San Cristobal de las casas et la région tzotzile.

San Cristobal a deux réputations ancrées chez les voyageurs.

La première c’est que beaucoup posent leurs valises dans cette ville cosmopolite et accueillante.

La seconde c’est que tous les voyageurs qui passent par san Cristobal chopent une gastro.

Les deux sont vraies!!!

Pour la gastro ok, je suis le seul à l’avoir attrapée. Encore …. En plus j’ai bousillé le brûleur du frigo en voulant le réparer. Bref les journées à San Cristobal ont été agitées de mon côté.


San Cristobal est une ville colorée, remplie de vie et de musique. Encadrée par de hautes montagnes, elle attire locaux et étrangers dans ce point de départ pour la découverte des chiapas.

Un peu trop touristique à notre goût mais pleine de charme.

C’est la première fois ici que nous rencontrons des familles qui ont posé leurs valises (et leur camping car). Leurs enfants sont scolarisés dans les écoles de la ville et les parents recréent une vie sédentaire pendant. quelques mois.

Autour de nous dans le camping : plus de 20 enfants (et un peu moins d’adultes…) ça fait de l’animation dans ce camping à l’ambiance fraternelle et chaleureuse. la salle commune, le billard et le rhum sont propices aux échanges.

Les balades dans les rues de la ville et la recherche de pièces pour la réparation du frigo ont rempli une bonne partie de nos journées. (Pour le frigo, disons qu’on s’est débrouillé. C’est pas franchement académique mais ça marche. Les pièces n’existant pas au Mexique il faut bricoler… )


Nous avons aussi rejoint à cheval le village de San Juan chamula, un berceau du peuple tzotziles vivant depuis toujours dans ces montagnes.

Une heure et demi de balade sur des selles mexicaines en bois. Les filles s’en sont très bien tirés et Maylis a bluffé les guides en montant seule sur son destrier… (il faudra qu’on vous explique le goût pour l’escalade de certaines de nos filles pendant ce voyage…)

En arrivant au village, La première chose marquante c’est les jupes traditionnelles des femmes en peau de mouton…. Outre le côté vintage et un peu austère de la tenue, qu’est ce que ça doit tenir chaud !!!!.

La principale caractéristique de ces peuples de la montagne sont leur interprétation de la religion chrétienne. Très éloignée de l’église que nous connaissons. Vous ne verrez pas de photos de l’intérieur de l’église car elles sont interdites.

Alors que nous arrivions sous le porche, une foule compacte est sortie de l’église.
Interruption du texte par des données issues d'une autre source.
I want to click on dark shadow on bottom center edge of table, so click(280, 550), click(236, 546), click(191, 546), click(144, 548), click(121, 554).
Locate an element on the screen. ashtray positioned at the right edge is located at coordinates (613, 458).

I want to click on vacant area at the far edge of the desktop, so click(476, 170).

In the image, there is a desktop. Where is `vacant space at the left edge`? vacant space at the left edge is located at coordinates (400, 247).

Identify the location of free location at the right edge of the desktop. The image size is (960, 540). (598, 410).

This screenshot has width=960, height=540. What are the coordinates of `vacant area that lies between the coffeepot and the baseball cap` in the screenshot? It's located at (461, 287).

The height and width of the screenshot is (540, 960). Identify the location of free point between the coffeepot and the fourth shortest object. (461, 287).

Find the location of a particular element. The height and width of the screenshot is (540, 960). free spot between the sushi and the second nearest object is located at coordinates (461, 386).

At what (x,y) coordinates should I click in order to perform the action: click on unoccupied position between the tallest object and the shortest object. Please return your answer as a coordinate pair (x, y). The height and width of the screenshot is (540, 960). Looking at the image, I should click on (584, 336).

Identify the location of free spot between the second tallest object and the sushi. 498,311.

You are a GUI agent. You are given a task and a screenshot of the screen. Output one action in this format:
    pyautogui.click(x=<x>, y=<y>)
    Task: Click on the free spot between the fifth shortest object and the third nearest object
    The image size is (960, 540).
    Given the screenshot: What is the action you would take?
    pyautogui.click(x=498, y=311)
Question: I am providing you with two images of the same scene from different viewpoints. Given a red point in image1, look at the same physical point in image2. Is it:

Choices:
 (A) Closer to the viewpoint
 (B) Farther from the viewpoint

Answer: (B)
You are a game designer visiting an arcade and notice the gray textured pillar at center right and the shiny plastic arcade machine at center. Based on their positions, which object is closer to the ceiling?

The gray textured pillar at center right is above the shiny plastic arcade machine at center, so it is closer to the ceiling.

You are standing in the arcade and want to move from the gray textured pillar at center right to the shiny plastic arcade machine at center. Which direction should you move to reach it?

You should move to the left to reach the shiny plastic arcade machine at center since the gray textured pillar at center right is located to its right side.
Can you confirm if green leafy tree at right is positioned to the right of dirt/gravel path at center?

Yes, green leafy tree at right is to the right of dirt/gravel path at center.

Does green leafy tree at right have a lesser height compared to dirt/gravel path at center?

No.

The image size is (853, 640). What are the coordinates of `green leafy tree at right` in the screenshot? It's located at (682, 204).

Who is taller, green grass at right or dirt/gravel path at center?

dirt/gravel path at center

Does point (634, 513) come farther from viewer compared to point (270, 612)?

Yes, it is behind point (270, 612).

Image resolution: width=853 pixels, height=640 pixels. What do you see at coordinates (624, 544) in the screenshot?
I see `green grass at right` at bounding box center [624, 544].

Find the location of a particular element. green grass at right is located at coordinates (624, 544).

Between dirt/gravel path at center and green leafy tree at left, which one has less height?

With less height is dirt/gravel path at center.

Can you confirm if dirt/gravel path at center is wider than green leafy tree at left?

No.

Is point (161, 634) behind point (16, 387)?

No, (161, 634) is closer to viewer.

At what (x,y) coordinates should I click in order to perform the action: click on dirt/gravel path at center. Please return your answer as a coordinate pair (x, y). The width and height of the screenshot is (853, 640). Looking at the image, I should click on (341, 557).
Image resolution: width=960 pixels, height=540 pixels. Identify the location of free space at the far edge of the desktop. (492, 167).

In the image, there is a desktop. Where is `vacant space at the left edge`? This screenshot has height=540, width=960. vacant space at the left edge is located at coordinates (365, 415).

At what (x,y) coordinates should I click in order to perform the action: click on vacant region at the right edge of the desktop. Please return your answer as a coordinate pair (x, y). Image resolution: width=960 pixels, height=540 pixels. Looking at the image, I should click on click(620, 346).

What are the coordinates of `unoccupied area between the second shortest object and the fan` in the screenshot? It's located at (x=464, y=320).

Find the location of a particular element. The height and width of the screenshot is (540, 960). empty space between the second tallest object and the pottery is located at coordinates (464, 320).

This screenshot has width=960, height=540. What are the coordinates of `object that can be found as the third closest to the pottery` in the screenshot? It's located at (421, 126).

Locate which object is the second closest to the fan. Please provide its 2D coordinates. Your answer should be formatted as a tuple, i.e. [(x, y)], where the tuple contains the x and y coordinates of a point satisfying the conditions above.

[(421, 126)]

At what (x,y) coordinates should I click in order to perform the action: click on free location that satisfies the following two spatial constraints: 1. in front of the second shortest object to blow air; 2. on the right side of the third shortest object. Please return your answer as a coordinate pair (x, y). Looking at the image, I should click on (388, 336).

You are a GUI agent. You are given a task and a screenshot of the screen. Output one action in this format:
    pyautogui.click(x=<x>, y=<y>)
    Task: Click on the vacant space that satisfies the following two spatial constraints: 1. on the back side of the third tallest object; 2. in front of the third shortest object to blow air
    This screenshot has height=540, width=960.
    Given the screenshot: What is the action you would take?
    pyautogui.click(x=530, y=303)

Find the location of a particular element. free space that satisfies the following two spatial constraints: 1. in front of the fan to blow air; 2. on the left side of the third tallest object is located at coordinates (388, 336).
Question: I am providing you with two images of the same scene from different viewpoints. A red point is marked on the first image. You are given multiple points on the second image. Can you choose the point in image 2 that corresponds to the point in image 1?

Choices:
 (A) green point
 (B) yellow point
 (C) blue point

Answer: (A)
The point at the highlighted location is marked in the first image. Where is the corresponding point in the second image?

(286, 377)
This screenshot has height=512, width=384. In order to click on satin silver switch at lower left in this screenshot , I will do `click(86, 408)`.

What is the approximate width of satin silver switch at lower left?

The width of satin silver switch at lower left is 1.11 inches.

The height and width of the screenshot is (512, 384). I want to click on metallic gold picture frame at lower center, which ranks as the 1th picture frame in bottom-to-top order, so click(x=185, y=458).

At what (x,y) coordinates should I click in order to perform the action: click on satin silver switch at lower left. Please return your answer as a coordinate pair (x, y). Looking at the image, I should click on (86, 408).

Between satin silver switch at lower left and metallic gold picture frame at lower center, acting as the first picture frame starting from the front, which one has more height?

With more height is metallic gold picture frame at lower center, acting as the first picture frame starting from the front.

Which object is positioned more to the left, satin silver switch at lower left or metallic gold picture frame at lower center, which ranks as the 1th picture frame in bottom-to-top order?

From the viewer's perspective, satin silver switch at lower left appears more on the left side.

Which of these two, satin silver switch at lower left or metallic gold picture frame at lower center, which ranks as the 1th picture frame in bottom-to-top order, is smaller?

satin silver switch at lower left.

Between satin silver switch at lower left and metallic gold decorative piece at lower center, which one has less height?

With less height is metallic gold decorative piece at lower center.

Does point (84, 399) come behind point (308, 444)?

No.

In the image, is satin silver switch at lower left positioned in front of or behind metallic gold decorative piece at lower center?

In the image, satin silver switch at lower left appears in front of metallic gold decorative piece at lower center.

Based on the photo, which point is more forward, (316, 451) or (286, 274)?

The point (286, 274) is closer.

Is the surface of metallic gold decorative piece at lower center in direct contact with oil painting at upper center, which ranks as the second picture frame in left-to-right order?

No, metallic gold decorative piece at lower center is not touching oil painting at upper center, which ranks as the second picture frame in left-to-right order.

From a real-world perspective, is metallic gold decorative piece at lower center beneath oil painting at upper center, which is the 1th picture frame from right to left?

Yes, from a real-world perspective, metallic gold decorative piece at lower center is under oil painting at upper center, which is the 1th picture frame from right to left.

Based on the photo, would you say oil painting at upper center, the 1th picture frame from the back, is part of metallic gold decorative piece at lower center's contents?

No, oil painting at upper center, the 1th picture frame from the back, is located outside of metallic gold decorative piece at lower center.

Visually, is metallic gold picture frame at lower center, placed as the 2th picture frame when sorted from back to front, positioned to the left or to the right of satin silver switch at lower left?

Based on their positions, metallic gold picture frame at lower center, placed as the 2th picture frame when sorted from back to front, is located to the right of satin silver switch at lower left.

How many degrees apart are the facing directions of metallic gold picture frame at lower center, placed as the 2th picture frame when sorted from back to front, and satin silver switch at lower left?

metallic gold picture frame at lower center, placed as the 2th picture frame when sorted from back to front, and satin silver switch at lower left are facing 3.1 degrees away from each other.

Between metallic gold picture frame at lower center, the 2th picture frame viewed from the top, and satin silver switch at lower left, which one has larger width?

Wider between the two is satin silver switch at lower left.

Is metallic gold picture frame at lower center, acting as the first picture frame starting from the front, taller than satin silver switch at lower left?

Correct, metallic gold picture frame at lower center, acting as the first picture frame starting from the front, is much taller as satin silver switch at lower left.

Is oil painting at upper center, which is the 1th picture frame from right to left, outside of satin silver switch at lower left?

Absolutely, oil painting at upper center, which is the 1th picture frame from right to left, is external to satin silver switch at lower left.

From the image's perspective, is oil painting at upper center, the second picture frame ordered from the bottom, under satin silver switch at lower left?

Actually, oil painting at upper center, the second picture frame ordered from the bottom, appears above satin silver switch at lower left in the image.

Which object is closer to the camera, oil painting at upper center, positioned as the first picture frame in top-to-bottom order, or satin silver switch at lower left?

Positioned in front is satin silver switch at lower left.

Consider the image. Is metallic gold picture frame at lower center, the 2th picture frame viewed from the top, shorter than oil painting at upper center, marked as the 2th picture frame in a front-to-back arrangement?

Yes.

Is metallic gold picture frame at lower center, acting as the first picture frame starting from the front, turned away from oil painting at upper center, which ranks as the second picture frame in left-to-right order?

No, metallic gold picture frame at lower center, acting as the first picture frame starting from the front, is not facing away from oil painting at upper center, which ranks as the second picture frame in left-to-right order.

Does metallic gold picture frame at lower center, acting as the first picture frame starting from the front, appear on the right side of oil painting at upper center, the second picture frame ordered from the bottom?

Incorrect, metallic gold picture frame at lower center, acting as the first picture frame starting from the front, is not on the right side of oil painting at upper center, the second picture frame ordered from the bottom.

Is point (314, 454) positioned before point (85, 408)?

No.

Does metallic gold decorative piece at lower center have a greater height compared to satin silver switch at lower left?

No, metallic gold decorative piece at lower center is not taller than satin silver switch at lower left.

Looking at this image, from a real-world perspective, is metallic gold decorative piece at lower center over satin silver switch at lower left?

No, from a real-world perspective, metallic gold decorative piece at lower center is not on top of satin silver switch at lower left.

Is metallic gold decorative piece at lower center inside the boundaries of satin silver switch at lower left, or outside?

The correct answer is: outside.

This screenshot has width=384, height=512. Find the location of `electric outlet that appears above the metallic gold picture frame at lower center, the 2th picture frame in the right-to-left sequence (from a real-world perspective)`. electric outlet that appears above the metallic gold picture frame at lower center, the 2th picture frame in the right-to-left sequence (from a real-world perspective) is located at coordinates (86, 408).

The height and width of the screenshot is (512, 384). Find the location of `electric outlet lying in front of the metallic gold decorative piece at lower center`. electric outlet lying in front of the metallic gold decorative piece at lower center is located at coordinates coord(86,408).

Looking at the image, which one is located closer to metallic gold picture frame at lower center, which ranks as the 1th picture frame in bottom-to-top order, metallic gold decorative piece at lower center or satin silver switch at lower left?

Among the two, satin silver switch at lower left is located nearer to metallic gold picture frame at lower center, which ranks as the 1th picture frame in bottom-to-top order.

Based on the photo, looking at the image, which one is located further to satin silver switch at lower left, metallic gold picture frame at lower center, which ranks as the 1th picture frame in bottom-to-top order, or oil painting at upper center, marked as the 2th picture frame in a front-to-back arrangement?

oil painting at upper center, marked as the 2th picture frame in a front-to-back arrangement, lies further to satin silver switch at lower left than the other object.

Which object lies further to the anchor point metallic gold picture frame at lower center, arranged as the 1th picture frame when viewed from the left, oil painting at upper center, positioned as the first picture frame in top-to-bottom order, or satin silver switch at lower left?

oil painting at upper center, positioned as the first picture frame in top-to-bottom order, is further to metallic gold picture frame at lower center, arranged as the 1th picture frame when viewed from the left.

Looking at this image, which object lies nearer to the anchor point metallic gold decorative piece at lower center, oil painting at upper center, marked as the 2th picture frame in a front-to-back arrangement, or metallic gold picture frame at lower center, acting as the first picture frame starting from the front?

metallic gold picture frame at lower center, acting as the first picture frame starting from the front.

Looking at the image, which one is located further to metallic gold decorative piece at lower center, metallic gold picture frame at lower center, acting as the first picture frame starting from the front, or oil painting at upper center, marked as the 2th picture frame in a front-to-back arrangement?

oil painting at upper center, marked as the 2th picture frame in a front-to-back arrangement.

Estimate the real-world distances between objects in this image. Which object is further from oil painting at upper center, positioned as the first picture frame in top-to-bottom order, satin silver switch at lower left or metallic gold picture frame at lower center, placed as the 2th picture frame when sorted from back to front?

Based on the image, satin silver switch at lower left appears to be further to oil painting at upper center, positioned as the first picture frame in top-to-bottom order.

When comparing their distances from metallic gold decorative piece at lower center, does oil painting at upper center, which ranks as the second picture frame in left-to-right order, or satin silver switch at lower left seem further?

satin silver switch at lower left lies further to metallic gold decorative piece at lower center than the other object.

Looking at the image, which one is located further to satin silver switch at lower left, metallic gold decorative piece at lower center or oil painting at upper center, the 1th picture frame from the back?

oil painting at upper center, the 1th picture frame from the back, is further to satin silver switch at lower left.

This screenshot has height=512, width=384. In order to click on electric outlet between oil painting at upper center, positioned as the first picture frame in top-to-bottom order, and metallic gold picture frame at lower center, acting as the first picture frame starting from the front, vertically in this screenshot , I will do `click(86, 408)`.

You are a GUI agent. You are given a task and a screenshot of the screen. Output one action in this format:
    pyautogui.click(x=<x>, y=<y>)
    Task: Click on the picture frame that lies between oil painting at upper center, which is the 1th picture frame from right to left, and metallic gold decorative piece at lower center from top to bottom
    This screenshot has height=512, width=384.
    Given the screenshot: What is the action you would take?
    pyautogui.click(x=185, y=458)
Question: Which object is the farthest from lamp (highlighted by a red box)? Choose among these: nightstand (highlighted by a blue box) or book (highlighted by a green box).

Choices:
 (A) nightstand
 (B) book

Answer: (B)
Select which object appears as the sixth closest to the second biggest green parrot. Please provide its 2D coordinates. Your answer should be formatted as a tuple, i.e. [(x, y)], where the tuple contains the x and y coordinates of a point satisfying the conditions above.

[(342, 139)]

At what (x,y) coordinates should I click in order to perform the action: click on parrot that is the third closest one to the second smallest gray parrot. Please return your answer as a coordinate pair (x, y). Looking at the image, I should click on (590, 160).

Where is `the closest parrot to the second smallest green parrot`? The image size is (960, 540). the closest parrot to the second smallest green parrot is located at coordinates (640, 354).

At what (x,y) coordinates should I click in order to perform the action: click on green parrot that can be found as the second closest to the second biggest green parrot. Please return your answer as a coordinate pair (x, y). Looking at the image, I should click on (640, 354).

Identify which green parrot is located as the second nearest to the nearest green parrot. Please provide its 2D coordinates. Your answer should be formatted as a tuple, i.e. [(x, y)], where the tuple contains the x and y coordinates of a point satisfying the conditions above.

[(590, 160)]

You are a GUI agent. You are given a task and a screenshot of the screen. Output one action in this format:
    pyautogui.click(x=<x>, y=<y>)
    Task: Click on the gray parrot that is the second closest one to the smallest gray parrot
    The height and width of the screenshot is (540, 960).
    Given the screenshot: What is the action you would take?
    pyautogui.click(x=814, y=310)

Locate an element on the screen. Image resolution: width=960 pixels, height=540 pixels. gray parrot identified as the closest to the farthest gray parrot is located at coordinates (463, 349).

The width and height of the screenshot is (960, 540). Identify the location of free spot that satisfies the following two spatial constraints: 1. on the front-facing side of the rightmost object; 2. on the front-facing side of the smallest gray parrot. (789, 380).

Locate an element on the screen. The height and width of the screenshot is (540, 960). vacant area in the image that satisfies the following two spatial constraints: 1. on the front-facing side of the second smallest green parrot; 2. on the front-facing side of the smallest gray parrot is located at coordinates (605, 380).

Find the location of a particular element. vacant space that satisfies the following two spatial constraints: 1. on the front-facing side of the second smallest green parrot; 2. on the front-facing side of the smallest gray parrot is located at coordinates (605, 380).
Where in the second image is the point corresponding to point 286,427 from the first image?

Hommes et femmes vêtus de peau de mouton, musique de banda avec cuivres et percussions accompagnant des officiants dans la fumée d’encens et sous le fracas des pétards lancés dans le ciel. Nous sommes restés comme figés par cette vision inattendue et après avoir suivi cette foule étrange pendant quelques temps, nous sommes finalement rentrés dans l’église.

Pour vous faire une idée : dès l’entrée, vous êtes frappés par l’ambiance sombre et mystique. La lumière provient de bougies par centaines. Chaleur et odeur de cire chaude.

À vos pieds des aiguilles de pin recouvrent les pierres. Sur les murs se succèdent des statues de saints.

Devant elles, des familles se tiennent assises ou à genoux. Psalmodiant en langue tzotzile. Des bouteilles sont échangées. Du liquide renversé. Certains sacrifient un poulet en chantant en sourdine.

L’ambiance est pesante et intense. Malgré l’indifférence des personnes présentes on se sent dépassés par ces pratiques qui nous sont étrangères. Nous prenons conscience ici du fossé qui sépare ces peuples de l’agitation et du modernisme hétéroclite de la ville à peine à 10km de là … frappant.


En résumé, San Cristobal comme antigua, sont des villes un peu hors de la réalité du monde qui les entoure mais où il fait bon vivre et se reposer.

Pour nous ces quelques jours seront plus marqués par nos rencontres que par nos découvertes et nous repartons sur les routes sans y avoir posé nos valises !

3 réflexions sur “San Cristobal de las casas et la région tzotzile.

  1. Bon ça y est je suis connecté sur votre blog
    Je vais profiter au maximum de vos aventures
    Je vais avoir la sensation d’être accroché au porte bagage de RoRo
    Quel bonheur de voir apparaître un un mail m’informant d’une nouvelle étape et lire votre récit
    Pendant les quelques instants de ma lecture je sens le vent du large le sable entre les doigts de pieds et les cris des oiseaux exotiques dans les arbres
    J’oubliais le ron ron du moteur de RoRo le nez sur la fenêtre pour ne rien louper des paysages!!!